**Goal of the exercise:**
All of the data that follows should be retyped exactly, please, except the pictures.

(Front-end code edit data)
******

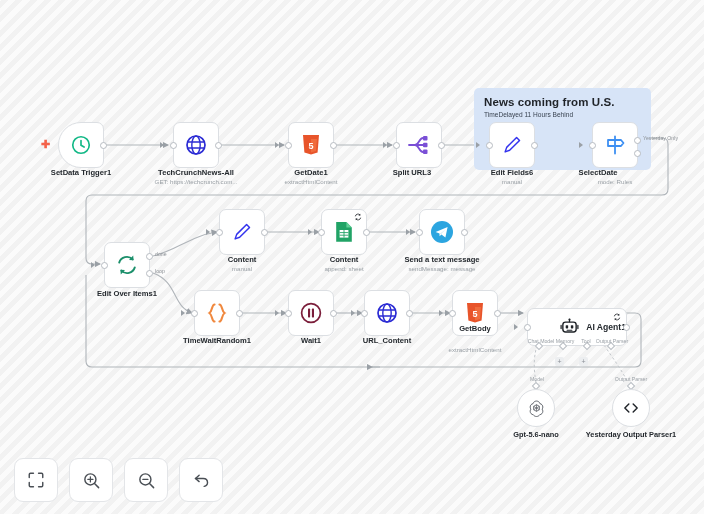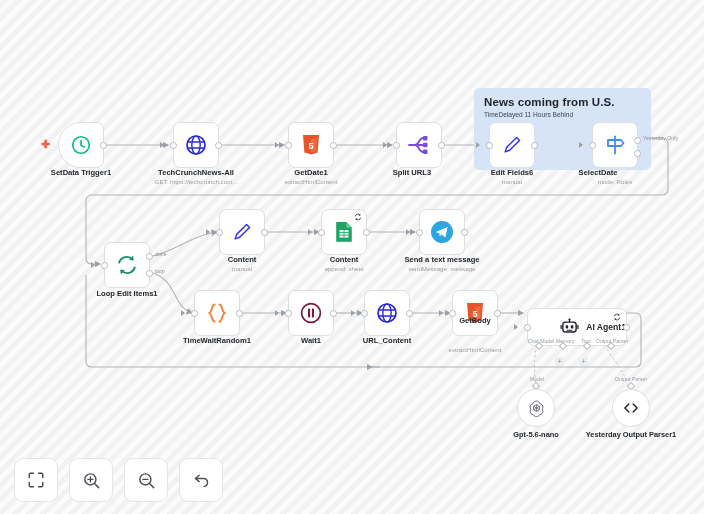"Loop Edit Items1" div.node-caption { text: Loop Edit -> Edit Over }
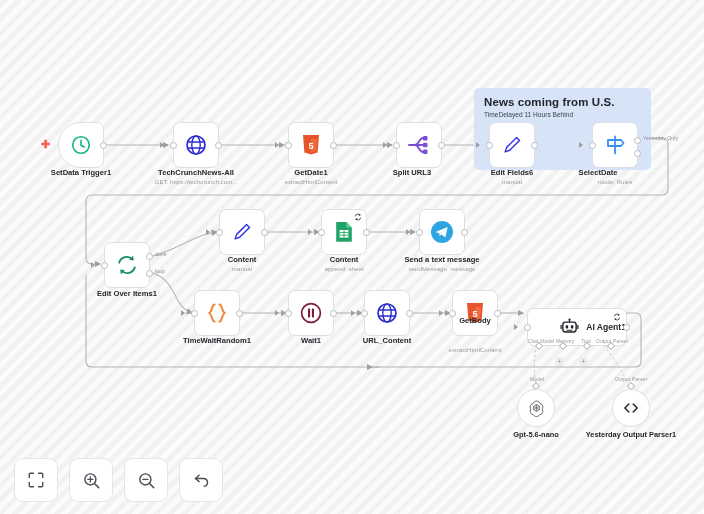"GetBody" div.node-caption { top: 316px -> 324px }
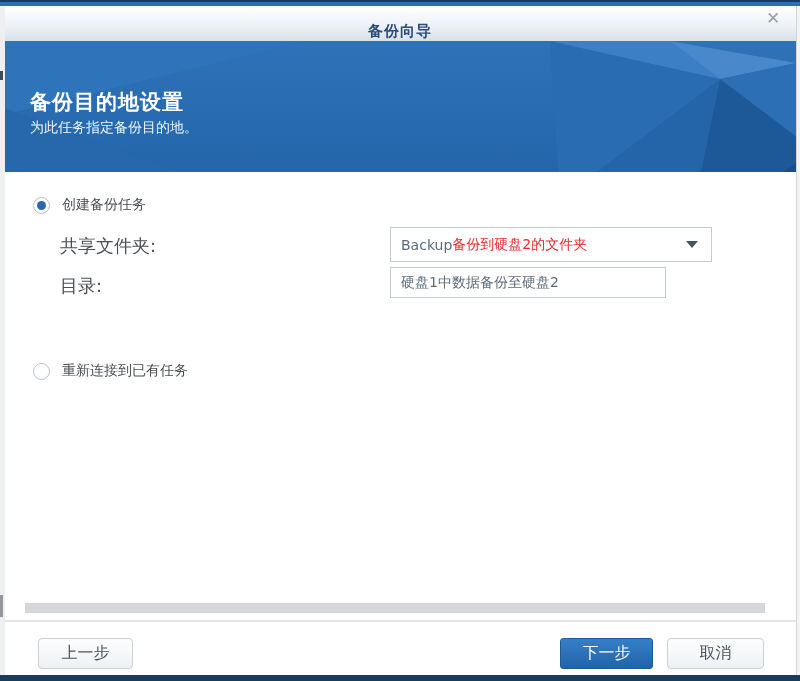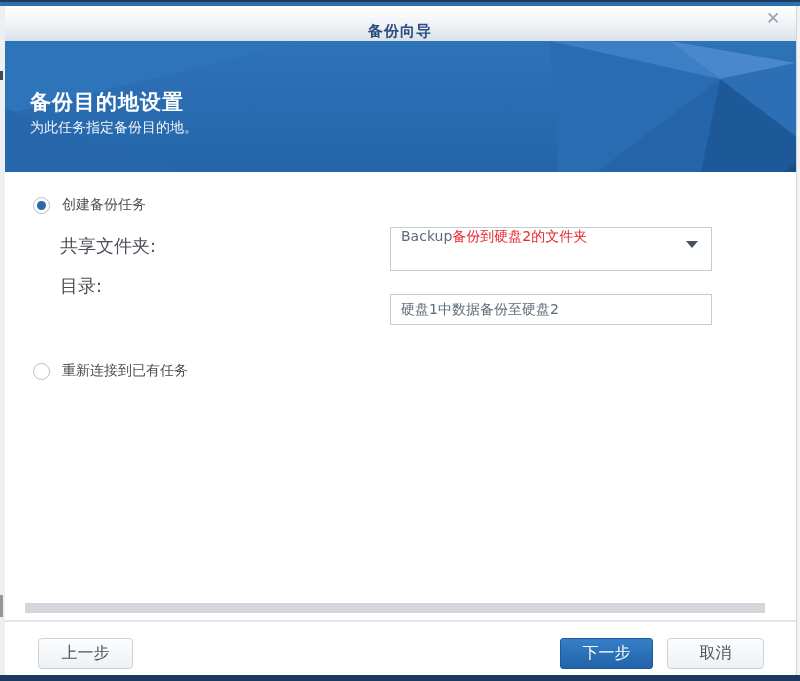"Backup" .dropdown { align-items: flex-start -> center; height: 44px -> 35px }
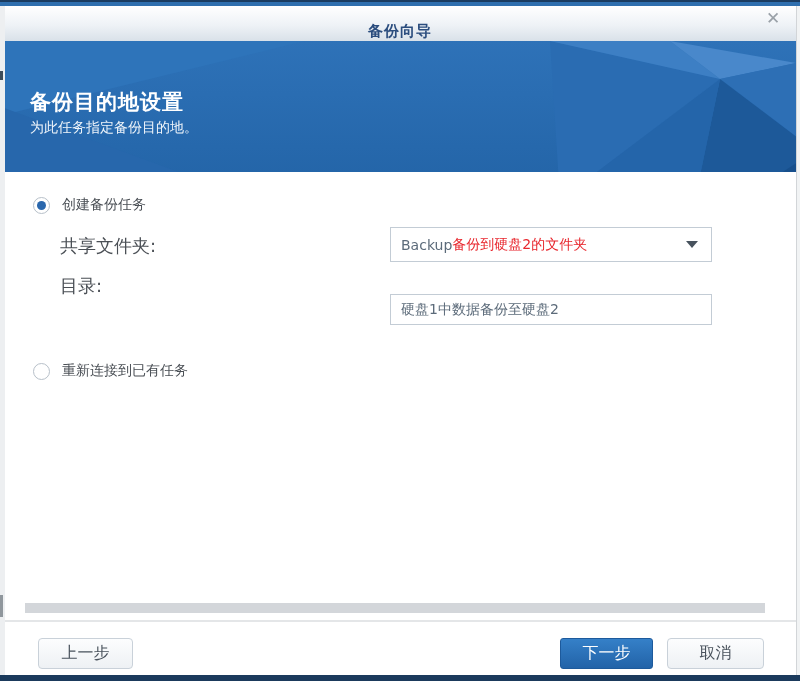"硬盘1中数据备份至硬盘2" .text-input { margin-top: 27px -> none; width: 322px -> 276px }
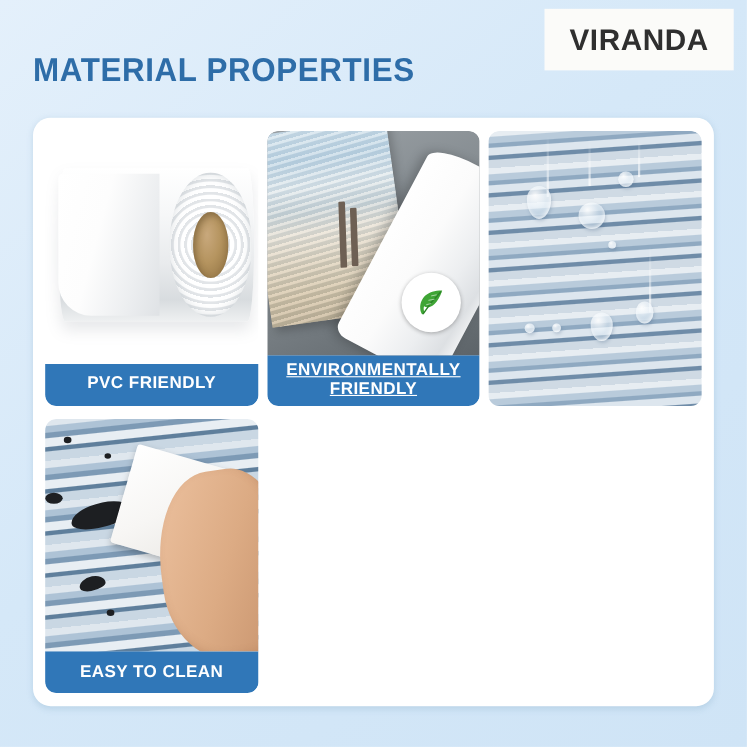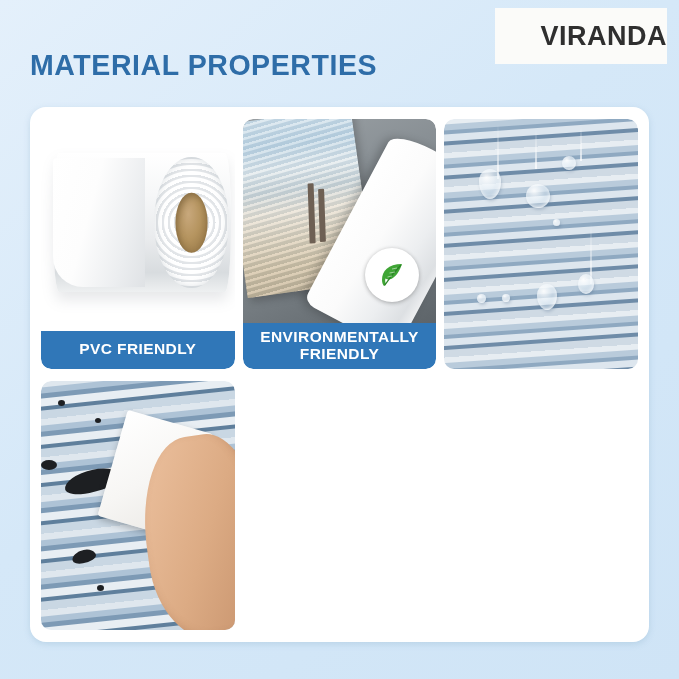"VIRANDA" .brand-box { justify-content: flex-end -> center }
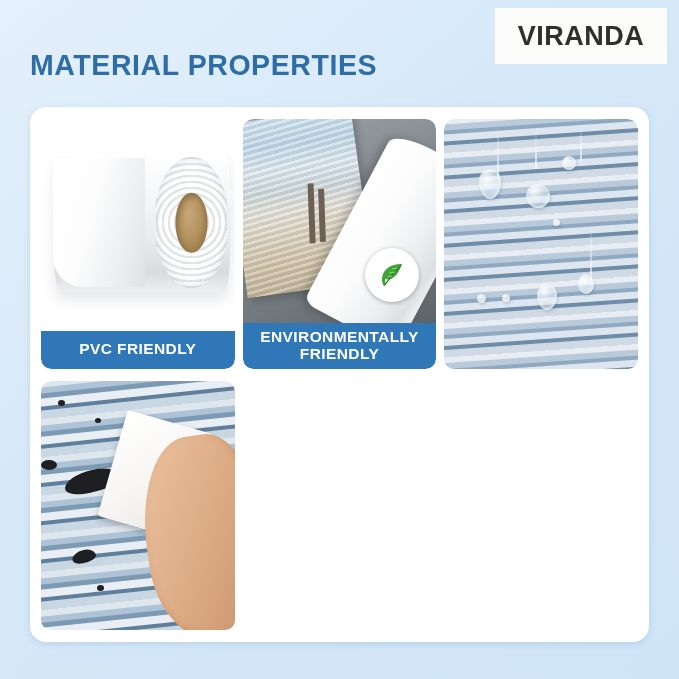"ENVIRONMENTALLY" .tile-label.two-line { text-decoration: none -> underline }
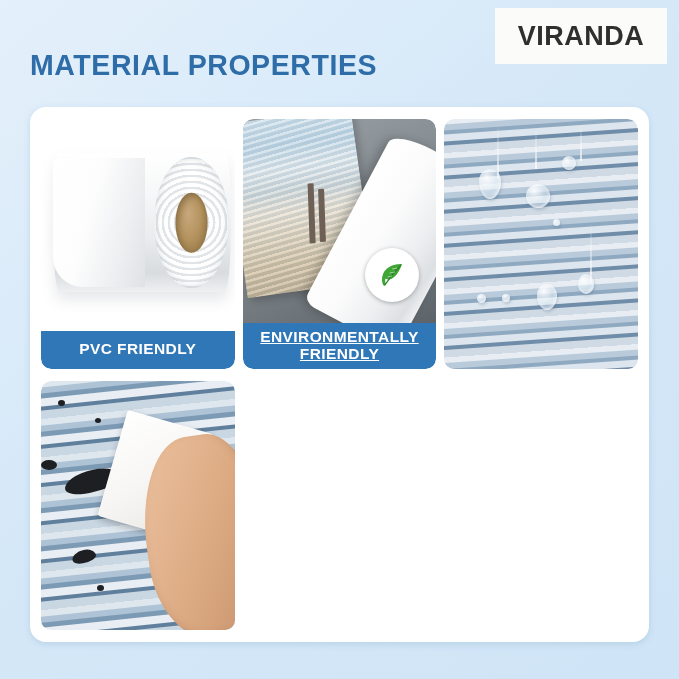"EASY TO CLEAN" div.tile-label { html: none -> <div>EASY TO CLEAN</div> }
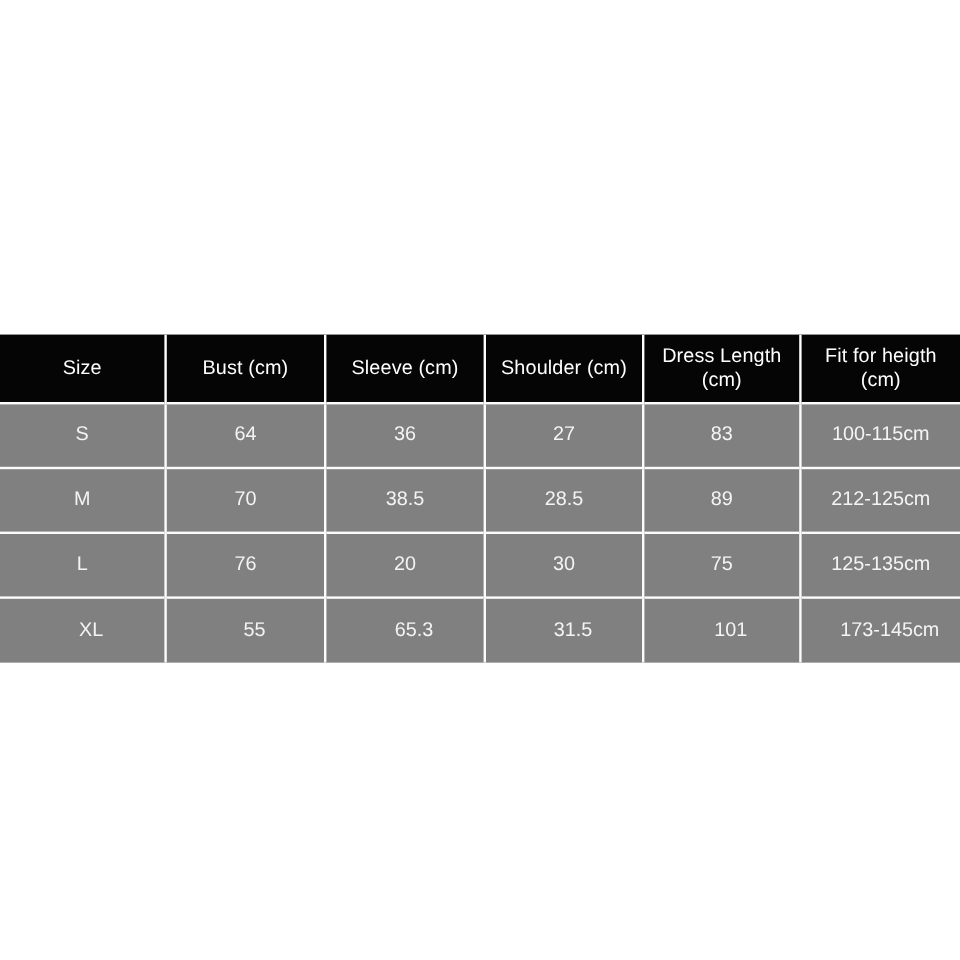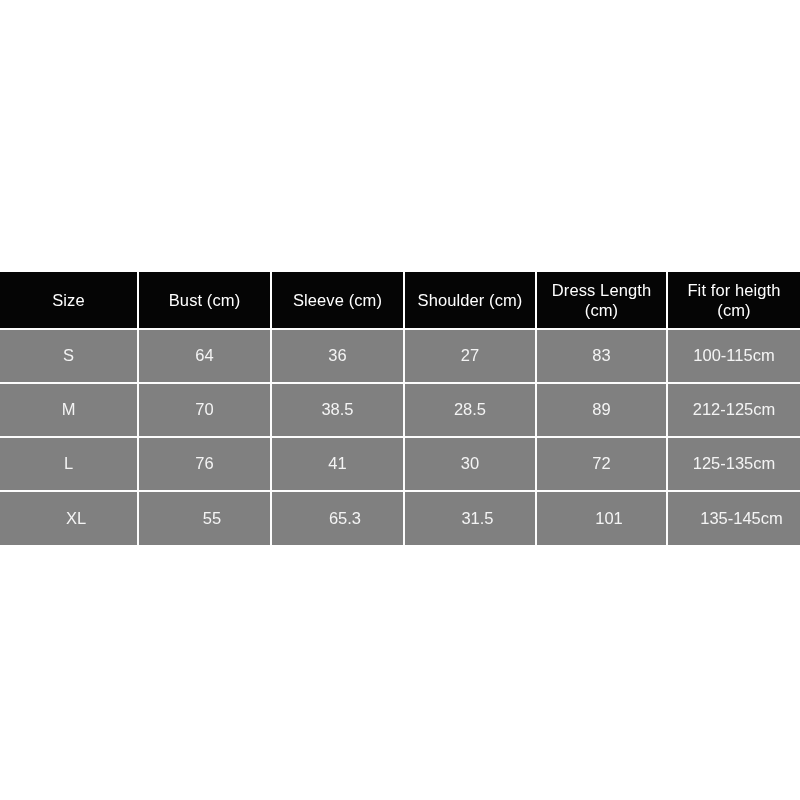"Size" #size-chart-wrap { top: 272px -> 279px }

******

**Result of the exercise:**
"Loop Edit Items1" div.node-caption { text: Loop Edit -> Edit Over }
"GetBody" div.node-caption { top: 316px -> 324px }
"Backup" .dropdown { align-items: flex-start -> center; height: 44px -> 35px }
"硬盘1中数据备份至硬盘2" .text-input { margin-top: 27px -> none; width: 322px -> 276px }
"VIRANDA" .brand-box { justify-content: flex-end -> center }
"ENVIRONMENTALLY" .tile-label.two-line { text-decoration: none -> underline }
"EASY TO CLEAN" div.tile-label { html: none -> <div>EASY TO CLEAN</div> }
"Size" #size-chart-wrap { top: 272px -> 279px }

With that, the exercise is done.